» EXERCISE DIRECTIONS
Reproduce the passage of the PCR newsletter below between "Daily Newsletter" and "to PCR work.", inclusive, keeping every word unchanged.

» DOCUMENT TEXT
Daily Newsletter

October 24, 2013 - PCR

Polymerase Chain Reaction

In 1993, Kary Mullis won the Noble Prize in Chemistry for his work on the technology of Polymerase Chain Reaction (PCR). By using the basic mechanism of replication, PCR allows scientists to amplify a few DNA fragments (or even a single fragment) into thousands of identical copies (you increase your number of identical copies 3-5 orders of magnitude).

PCR uses thermal cycles (regular changes in temperature that are repeated multiple times) to denature DNA, anneal primers, and replicate. Primers? Remember that you must have primers for DNA polymerase to work. In this case, we provide primers that are complementary to segments of DNA that we want to copy (we provide both a 5'-3' and 3'-5' primer so we can get both strands). So the selection of primers is a critical feature to PCR work.

Notice, we are also using thermal cycles. Can we use just any DNA polymerase? No. We have to use a heat stable polymerase. For PCR, we use Taq Polymerase, originally from the thermophillic bacterium Thermus aquaticus. The Taq polymerase from Thermus aquaticus is not the most accurate, so people have been using thermostable polymerases from other prokaryotes. Question: How can a prokaryotic polymerase be used to replicate eukaryotic DNA? (Genetic Code is universal, and so are the molecules)

In the PCR process, DNA is denatured to single strands. Primers are annealed (complementary base paring) to the DNA strands. Taq polymerase then elongates until the cycle ends or your at the end of the template. You then repeat the process again and again.

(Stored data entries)
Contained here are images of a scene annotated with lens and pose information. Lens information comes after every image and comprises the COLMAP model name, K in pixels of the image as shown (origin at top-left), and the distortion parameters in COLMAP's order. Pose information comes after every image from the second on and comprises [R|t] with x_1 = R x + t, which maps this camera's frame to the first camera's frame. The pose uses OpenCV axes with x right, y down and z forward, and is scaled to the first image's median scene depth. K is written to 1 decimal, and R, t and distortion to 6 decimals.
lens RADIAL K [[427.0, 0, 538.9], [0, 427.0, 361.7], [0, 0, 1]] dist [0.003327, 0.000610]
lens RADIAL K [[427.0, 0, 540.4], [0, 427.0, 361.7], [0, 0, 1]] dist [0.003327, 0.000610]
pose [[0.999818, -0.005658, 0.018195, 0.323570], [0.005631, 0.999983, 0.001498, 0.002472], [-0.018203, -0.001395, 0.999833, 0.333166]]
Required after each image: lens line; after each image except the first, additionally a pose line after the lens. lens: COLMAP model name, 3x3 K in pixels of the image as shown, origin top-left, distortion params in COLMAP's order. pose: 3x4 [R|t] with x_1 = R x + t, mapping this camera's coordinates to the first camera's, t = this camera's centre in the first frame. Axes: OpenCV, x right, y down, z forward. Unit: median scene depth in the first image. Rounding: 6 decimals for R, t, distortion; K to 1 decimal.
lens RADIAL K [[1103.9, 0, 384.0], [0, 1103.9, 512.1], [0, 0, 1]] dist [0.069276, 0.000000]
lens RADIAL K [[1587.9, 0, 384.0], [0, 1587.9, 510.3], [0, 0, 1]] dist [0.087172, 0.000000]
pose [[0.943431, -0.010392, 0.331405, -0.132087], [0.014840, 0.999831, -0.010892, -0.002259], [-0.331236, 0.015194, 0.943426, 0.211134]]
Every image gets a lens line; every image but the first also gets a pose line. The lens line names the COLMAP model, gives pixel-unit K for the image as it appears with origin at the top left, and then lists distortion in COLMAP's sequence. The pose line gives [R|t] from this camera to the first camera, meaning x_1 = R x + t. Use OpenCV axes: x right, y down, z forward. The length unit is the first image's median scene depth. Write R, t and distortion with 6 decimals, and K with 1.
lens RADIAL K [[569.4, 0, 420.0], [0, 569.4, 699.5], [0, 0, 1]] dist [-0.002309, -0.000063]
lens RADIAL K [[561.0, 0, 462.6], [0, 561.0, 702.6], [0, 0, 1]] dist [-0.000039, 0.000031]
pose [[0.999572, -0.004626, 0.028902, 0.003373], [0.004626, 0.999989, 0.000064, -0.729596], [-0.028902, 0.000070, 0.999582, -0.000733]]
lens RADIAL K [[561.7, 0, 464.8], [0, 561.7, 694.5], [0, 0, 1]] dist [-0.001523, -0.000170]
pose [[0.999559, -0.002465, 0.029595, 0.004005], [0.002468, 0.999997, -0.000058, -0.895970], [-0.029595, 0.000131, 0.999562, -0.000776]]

» SOLVED PROBLEM
Daily Newsletter

October 24, 2013 - PCR

Polymerase Chain Reaction

In 1993, Kary Mullis won the Noble Prize in Chemistry for his work on the technology of Polymerase Chain Reaction (PCR). By using the basic mechanism of replication, PCR allows scientists to amplify a few DNA fragments (or even a single fragment) into thousands of identical copies (you increase your number of identical copies 3-5 orders of magnitude).

PCR uses thermal cycles (regular changes in temperature that are repeated multiple times) to denature DNA, anneal primers, and replicate. Primers? Remember that you must have primers for DNA polymerase to work. In this case, we provide primers that are complementary to segments of DNA that we want to copy (we provide both a 5'-3' and 3'-5' primer so we can get both strands). So the selection of primers is a critical feature to PCR work.